Sabtu 26 Aug 2017 18:58 WIB

Menanti Negara Mewujudkan Perpres Antiperundungan Anak

Sejumlah warga dari komunitas Sudah Dong membawa poster-poster ajakan tidak melakukan bullying saat Hari Bebas Kendaraan Bermotor (HBKB) di Kawasan Bundaran HI, Jakarta, Ahad (23/7).
Foto: Republika/Prayogi
Sejumlah warga dari komunitas Sudah Dong membawa poster-poster ajakan tidak melakukan bullying saat Hari Bebas Kendaraan Bermotor (HBKB) di Kawasan Bundaran HI, Jakarta, Ahad (23/7).

Oleh: Indira Rezkisari

Redaktur Republika.co.id

Perilaku bullying masih menjadi area abu-abu di sekolah. Beberapa pihak belum menganggap perilaku bullying atau menindas orang lain itu sebagai hal serius.

Padahal, dari 2011 hingga agustus 2014, Komisi Perlindungan Anak Indonesia (KPAI) mencatat 369 pengaduan terkait masalah tersebut. Jumlah itu sekitar 25 persen dari total pengaduan di bidang pendidikan sebanyak 1.480 kasus. Bullying yang disebut KPAI sebagai bentuk kekerasan di sekolah, mengalahkan tawuran pelajar, diskriminasi pendidikan, ataupun aduan pungutan liar.

Dari tahun ke tahun, publik pun seakan tak berhenti dikejutkan dengan aksi bullying. Yang teranyar dan menghebohkan Indonesia terjadi beberapa bulan lalu ketika seorang mahasiswa berkebutuhan khusus menjadi korban bullying teman sekampusnya. Hingga video sejumlah anak SMP menarik dan menjambak temannya sampai memaksa korban mencium kaki pelaku di sebuah pusat perbelanjaan yang sepi di Jakarta.

Upaya untuk menghindari bullying juga tidak selalu mudah. Pola didik anak di Indonesia yang masih mengedepankan pentingnya pencapaian akademik membuat anak dibesarkan dengan terfokus pada pencapaian di bidang itu. Psikolog keluarga, Kassandra Putranto, mengatakan fenomena ini merupakan dampak dari terabaikannya prinsip inklusi dan indiskriminasi dalam sistem pendidikan Indonesia. Sistem pendidikan yang terlalu berorientasi akademik dan fokus pada kecerdasan intelektual kerap mengabaikan kecerdasan sosial dan emosional.

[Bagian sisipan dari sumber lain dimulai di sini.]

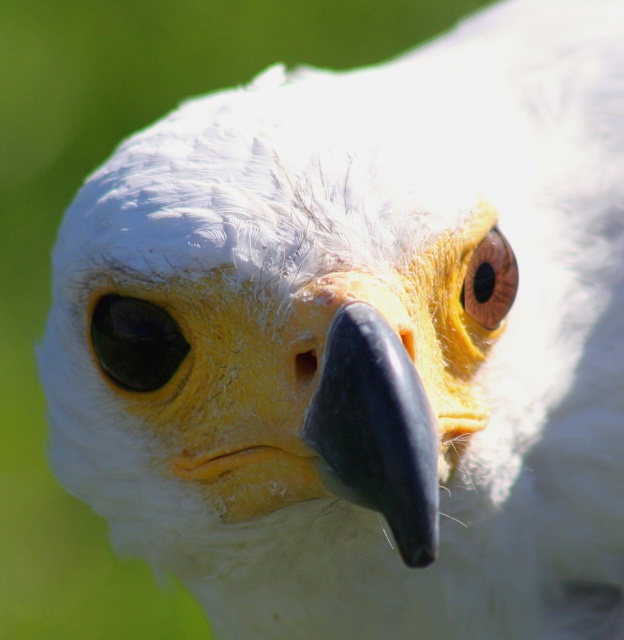
You are observing an eagle in the wild and notice two eyes on its head. Which eye, the shiny black eye at center or the brown glossy eye at upper center, is positioned closer to your viewpoint?

Answer: The shiny black eye at center is closer to the viewer than the brown glossy eye at upper center.

Consider the image. Looking at the eagle in the scene, which eye is positioned to the left when comparing the shiny black eye at center and the brown glossy eye at upper center?

The shiny black eye at center is positioned to the left of the brown glossy eye at upper center.

Looking at the eagle in the image, you notice two eyes. The shiny black eye at center and the brown glossy eye at upper center. Which eye is located lower on the eagle?

The shiny black eye at center is positioned under the brown glossy eye at upper center, so the shiny black eye at center is located lower on the eagle.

"Ketika individu tidak pernah belajar tentang nilai-nilai pekerti dan mereka tidak mendapatkan konsekuensi dari perilaku yang diskriminatif terhadap orang yang berbeda, bahkan mungkin memperoleh penguatan berupa tepuk tangan, dianggap hebat, dan didukung atau dibiarkan, perilaku tersebut akan semakin melekat menjadi bagian dari karakter," ujarnya kepada Republika.co.id, beberapa waktu lalu.

Selain urusan pola didik, faktor kedekatan orang tua dengan anak juga bisa memicu menghindari kebiasaan buruk anak. Kasandra mengatakan dengan menjadi sahabat terbaik bagi anak sejak kecil, maka si anak memiliki kematangan pribadi, kecerdasan sosial emosional serta nilai-nilai budi pekerti. Tak lain tujuan dari semua itu adalah supaya anak dapat dengan nyaman mengkomunikasikan apa yang menjadi kebutuhan. Semisal, orang tua bisa menjadi sahabat anak hanya ketika anak bermain, atau dalam kegiatan yang menyenangkan lainnya. Atau ketika anak sedang bercerita atau berbagi dengan orang tua.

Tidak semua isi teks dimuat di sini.